In their written submission to the FSA review, GM Freeze make 11 recommendations aimed at avoiding similar GM contaminations incidents in the future. In addition to the establishment of a FSA Select Committee in the Commons, recommendations include setting up a clear structure to deal with food incidents headed by the FSA but working in partnership with local authorities, as well as a increase in the monitoring and enforcement budgets for Port Health Authorities and local authorities departments monitoring the food and feed chain. GM Freeze also set out 30 questions that the review must cover if future GM contamination incidents are to be prevented. These are critical of nine key areas of FSA policy and practice:

  • The lack of forward planning by the FSA to handle contamination incidents.
  • The capacity for the FSA to carry out forward planning.
  • The impact of the lack of availability of an analytical technique to test for LL601 rice during the first few weeks of the incident.
  • The FSA’s failure to issue a Food Alert at any time during the incident.
  • The flawed chain of command between the FSA and the local authorities.
  • The failure to pick up LL601 during routine UK monitoring.
  • The FSA’s overall authority of contamination incidents and consideration of the role the local authorities and the FSA in Scotland, Wales and Northern Ireland should play.
  • Whether there were internal and/or external influences which affected the FSA’s performance.
  • Whether the FSA’s relationships with the UK food industry and their trade bodies affected the handling of the LL601 contamination case (of particular importance given the recent appointment of a food industry boss as the FSA’s new Chief Executive).

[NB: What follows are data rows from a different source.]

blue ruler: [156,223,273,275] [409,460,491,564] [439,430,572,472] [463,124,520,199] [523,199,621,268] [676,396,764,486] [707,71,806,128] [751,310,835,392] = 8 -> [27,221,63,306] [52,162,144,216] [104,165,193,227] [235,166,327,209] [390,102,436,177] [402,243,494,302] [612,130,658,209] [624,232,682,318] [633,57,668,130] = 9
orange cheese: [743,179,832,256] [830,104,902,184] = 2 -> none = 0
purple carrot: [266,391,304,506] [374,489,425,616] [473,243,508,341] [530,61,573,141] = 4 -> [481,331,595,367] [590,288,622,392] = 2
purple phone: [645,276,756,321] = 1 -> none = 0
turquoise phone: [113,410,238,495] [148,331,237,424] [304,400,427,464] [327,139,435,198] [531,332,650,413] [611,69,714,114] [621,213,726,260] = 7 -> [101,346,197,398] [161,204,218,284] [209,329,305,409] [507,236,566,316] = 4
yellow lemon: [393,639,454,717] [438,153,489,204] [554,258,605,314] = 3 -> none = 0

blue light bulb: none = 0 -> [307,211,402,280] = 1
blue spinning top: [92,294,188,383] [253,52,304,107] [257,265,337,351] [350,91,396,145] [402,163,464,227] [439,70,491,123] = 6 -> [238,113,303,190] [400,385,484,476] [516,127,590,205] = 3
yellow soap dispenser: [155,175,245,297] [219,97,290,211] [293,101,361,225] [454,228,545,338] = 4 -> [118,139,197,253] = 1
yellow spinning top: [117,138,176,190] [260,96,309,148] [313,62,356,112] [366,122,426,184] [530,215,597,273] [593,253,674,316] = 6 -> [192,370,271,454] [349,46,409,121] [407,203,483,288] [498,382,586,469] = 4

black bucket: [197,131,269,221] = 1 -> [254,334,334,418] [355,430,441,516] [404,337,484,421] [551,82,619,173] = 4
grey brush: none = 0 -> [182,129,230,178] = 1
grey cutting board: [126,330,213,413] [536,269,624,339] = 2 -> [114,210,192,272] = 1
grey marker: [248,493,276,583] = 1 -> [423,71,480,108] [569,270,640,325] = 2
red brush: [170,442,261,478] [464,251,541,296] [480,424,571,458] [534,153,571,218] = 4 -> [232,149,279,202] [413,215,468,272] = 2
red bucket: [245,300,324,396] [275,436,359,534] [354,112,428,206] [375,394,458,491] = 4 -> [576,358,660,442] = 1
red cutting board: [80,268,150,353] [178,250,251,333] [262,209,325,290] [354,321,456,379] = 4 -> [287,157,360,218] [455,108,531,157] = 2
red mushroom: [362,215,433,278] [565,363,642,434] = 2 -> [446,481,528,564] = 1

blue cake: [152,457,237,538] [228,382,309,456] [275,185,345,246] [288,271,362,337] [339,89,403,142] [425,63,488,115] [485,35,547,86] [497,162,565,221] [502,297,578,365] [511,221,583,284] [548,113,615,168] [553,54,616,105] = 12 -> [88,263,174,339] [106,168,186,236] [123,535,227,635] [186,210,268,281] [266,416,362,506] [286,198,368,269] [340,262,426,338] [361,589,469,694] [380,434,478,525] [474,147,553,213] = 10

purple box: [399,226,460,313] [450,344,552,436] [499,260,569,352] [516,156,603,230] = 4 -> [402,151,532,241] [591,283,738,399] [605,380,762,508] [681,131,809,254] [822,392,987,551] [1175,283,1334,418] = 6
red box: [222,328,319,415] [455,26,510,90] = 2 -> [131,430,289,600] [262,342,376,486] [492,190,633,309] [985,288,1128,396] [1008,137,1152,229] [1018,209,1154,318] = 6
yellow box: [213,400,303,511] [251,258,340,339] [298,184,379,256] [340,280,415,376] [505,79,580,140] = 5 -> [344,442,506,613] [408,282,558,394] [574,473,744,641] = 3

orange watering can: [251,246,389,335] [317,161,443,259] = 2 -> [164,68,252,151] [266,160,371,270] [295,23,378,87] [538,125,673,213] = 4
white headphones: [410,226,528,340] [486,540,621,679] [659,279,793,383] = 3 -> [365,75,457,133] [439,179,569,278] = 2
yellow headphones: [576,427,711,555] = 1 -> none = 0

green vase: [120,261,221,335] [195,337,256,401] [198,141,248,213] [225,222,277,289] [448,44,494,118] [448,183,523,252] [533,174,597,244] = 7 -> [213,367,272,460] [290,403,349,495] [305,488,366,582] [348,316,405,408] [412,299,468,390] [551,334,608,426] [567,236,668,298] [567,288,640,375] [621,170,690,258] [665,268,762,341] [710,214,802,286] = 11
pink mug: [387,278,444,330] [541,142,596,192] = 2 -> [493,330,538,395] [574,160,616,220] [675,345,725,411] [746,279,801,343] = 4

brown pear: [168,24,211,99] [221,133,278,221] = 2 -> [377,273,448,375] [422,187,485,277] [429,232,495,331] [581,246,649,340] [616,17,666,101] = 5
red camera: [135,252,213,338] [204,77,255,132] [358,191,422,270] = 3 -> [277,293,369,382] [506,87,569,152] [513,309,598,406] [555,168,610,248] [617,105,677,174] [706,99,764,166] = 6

Commenting Pete Riley of GM Freeze said:

The FSA Review must probe very deeply to find out why they reacted so slowly and ineffectively at the start of the LL601 GM rice contamination in August 2006. We will be expecting the review to put the FSA’s GMO policy in the spotlight. For too long, they have promoted GM crops before other farming systems, such as organic. Parliament needs to make sure that the FSA’s policy and practice are consistent and reliable, that is why we are proposing a Commons Select Committee to oversee their activity. We desperately need to avoid another shambolic handling of a GM contamination case.

ENDs

Calls to Pete Riley 07903 341 065.

Notes
[1] See GM Freeze submission here.

[2] The FSA Review will be held on 29 November at 2pm at the Mother’s Union, Mar Sumner House, 24 Tuton Street SW1P 2RB and will be chaired by Dr Chitra Bharucha, Chair of the Advisory Committee on Animal Feedingstuffs.

[3] Report of LibertyLink Rice Incidents (see www.aphis.usda.gov/newsroom/content/2007/10/content/printable/RiceReport10-2007.pdf).

[4] Lessons Learned and Revisions under Consideration for APHIS’ Biotechnology Framework (see
www.aphis.usda.gov/newsroom/content/2007/10/content/printable/LessonsLearned10-2007.pdf).